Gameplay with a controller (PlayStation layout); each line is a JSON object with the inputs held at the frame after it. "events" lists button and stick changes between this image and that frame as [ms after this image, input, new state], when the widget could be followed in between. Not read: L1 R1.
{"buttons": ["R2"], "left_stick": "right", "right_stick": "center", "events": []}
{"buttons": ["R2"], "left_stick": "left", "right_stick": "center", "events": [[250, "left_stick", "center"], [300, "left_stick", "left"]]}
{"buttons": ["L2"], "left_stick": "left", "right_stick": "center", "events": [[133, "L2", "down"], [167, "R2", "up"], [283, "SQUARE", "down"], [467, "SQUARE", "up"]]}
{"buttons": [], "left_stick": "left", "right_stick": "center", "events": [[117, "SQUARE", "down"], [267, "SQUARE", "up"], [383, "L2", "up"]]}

--- TASK DESCRIPTION ---
Your response should consist of the whole listing, repeated exactly.

--- ANSWER BOX ---
Gameplay with a controller (PlayStation layout); each line is a JSON object with the inputs held at the frame after it. "events" lists button and stick changes between this image and that frame as [ms after this image, input, new state], when the widget could be followed in between. Not read: L1 R1.
{"buttons": ["R2"], "left_stick": "right", "right_stick": "center", "events": []}
{"buttons": ["R2"], "left_stick": "left", "right_stick": "center", "events": [[250, "left_stick", "center"], [300, "left_stick", "left"]]}
{"buttons": ["L2"], "left_stick": "left", "right_stick": "center", "events": [[133, "L2", "down"], [167, "R2", "up"], [283, "SQUARE", "down"], [467, "SQUARE", "up"]]}
{"buttons": [], "left_stick": "left", "right_stick": "center", "events": [[117, "SQUARE", "down"], [267, "SQUARE", "up"], [383, "L2", "up"]]}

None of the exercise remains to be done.